----- Document text
More formally, given a new tile \(x^{a,b}_t\) at time t, we seek to understand if a relevant change has happen from the k-long history of samples at the same location \(\{x^{a,b}_{t-k},\dots x^{a,b}_{t-1}\}\). To achieve this, we define a novelty score function \(S({\mathbb {R}}^{32\times 32\times 10}) \rightarrow {\mathbb {R}}\) as:

$$\begin{aligned} S(x_t^{a,b}) = \min _{i = 1\ldots k} d(x_{t-i}^{a,b},\, x_t^{a,b}) \end{aligned}$$
(2)

where d\(({\mathbb {R}}^{32\times 32\times 10}, {\mathbb {R}}^{32\times 32\times 10}) \rightarrow {\mathbb {R}}\) is an arbitrary difference function between two tiles. We propose to employ the latent representation of the tiles within d and we test three different distance functions in “Results”, the Euclidean and cosine distance between the means \(\mu ^{a,b}_t\) and \(\mu ^{a,b}_{t-i}\), and the KL divergence between the Gaussian latents \({\mathcal {N}}^{a,b}_t\) and \({\mathcal {N}}^{a,b}_{t-i}\). In Eq. (2) we use the minimum as a function to aggregate the individual distances, with the assumption that it is the last sample of the time-series of tiles, that contains the relevant change. This helps us ignore small fluctuations in the previous tiles.

Compression

In this analysis, we fix the latent size to \(n=128\) as initial experiments indicated that larger latent sizes did not yield improved results and that lower values decreased the model performance. This gives us significant compression capabilities when deployed, as, instead of saving the original images or the extracted tiles (\(32 \times 32\) image of 10 bands with 12 bits as per the Sentinel-2 radiometric resolution specification), the application simply stores their computed latent representations (in some cases only the encoded mean vector 128 with 16 bit float precision). This approach provides users with 60\(\times\) reduction of necessary storage space with the caveat that further compression of the latent vectors is possible36. When comparing this solution against existing satellite practices, the a typical EO satellite predominantly use lossless compression such as CCSDS-12337 or and JPEG-LS38. These achieve compression ratios of approximately 6.5:1 and 2.5:1 respectively. Our solution is lossy and the original raw pixel values cannot be fully reconstructed. Unlike existing lossless systems, our approach ensures accurate information can be utilised quickly and effectively in complementing real-time decision making systems.
----------
Written tasks ->
A. List the three distance functions that the text on novelty scoring and compression says are tested within d.
B. Write out the entries without changes, starting with the line that contains "common name: Eurasian magpie" and going on through the line that contains "genus: Oxythecta", with both of those lines included.
----- Data rows
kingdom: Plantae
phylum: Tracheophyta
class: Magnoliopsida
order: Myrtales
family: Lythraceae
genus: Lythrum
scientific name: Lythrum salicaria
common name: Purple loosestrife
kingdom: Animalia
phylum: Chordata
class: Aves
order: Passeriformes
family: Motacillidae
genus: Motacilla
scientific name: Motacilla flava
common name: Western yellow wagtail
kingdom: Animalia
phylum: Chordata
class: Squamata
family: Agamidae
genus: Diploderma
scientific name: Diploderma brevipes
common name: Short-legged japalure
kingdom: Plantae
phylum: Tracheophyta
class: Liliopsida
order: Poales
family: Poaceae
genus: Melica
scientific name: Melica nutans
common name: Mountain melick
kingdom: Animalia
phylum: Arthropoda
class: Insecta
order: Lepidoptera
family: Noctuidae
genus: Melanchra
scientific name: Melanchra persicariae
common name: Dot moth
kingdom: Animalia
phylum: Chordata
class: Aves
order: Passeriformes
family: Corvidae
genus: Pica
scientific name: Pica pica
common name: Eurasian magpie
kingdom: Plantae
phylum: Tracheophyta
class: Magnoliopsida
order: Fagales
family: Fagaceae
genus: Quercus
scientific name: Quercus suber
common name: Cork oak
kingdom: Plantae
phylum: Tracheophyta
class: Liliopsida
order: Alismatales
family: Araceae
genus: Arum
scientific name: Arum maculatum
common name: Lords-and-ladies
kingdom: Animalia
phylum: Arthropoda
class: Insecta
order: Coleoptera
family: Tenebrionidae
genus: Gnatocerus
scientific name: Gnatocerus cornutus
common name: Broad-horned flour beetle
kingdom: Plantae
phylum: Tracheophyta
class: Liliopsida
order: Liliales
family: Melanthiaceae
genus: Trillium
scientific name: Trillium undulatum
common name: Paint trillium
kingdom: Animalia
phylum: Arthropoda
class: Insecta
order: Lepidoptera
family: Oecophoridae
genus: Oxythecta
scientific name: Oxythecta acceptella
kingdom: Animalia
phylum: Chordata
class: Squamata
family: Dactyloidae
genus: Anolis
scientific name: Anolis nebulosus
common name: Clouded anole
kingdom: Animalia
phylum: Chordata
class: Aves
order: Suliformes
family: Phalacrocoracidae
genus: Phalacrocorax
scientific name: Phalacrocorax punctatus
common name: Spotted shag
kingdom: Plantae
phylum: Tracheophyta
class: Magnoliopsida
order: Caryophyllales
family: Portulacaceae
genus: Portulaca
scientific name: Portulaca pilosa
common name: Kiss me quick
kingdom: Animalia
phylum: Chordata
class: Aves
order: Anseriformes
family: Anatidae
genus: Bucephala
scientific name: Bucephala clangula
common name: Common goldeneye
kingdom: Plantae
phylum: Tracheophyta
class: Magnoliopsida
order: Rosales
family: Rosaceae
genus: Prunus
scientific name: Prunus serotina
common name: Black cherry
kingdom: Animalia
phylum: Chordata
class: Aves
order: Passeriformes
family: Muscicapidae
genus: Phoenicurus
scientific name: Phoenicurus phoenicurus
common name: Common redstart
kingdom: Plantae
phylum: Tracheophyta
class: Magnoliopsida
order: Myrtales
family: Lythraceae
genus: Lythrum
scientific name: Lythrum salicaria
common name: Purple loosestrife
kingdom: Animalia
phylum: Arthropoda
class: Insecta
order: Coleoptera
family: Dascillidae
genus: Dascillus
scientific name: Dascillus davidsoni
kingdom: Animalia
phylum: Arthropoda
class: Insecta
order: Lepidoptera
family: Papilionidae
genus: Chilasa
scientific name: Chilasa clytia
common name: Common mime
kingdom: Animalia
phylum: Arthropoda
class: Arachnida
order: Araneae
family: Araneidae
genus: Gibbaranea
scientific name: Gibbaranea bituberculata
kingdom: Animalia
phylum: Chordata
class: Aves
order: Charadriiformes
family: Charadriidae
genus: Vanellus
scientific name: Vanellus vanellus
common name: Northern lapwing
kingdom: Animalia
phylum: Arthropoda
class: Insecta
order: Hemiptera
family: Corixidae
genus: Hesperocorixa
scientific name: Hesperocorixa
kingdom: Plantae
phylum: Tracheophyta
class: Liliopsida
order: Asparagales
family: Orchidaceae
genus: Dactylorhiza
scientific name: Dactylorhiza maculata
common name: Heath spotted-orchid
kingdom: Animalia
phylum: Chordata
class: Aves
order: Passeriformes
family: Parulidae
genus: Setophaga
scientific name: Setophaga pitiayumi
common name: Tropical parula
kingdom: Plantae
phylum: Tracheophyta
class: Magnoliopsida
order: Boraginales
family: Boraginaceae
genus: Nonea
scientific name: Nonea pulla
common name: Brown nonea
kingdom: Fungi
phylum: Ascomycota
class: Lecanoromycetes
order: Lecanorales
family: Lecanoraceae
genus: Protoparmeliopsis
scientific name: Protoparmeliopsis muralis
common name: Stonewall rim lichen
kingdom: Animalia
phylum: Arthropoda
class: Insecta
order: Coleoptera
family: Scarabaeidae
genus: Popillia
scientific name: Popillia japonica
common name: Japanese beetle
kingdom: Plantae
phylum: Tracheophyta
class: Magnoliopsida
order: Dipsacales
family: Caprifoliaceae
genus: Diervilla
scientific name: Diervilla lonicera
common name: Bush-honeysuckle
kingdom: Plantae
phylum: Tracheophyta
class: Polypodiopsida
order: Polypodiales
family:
----------
Task-by-task solutions ->
A. The Euclidean distance between the means, the cosine distance between the means, and the KL divergence between the Gaussian latents.

B.
common name: Eurasian magpie
kingdom: Plantae
phylum: Tracheophyta
class: Magnoliopsida
order: Fagales
family: Fagaceae
genus: Quercus
scientific name: Quercus suber
common name: Cork oak
kingdom: Plantae
phylum: Tracheophyta
class: Liliopsida
order: Alismatales
family: Araceae
genus: Arum
scientific name: Arum maculatum
common name: Lords-and-ladies
kingdom: Animalia
phylum: Arthropoda
class: Insecta
order: Coleoptera
family: Tenebrionidae
genus: Gnatocerus
scientific name: Gnatocerus cornutus
common name: Broad-horned flour beetle
kingdom: Plantae
phylum: Tracheophyta
class: Liliopsida
order: Liliales
family: Melanthiaceae
genus: Trillium
scientific name: Trillium undulatum
common name: Paint trillium
kingdom: Animalia
phylum: Arthropoda
class: Insecta
order: Lepidoptera
family: Oecophoridae
genus: Oxythecta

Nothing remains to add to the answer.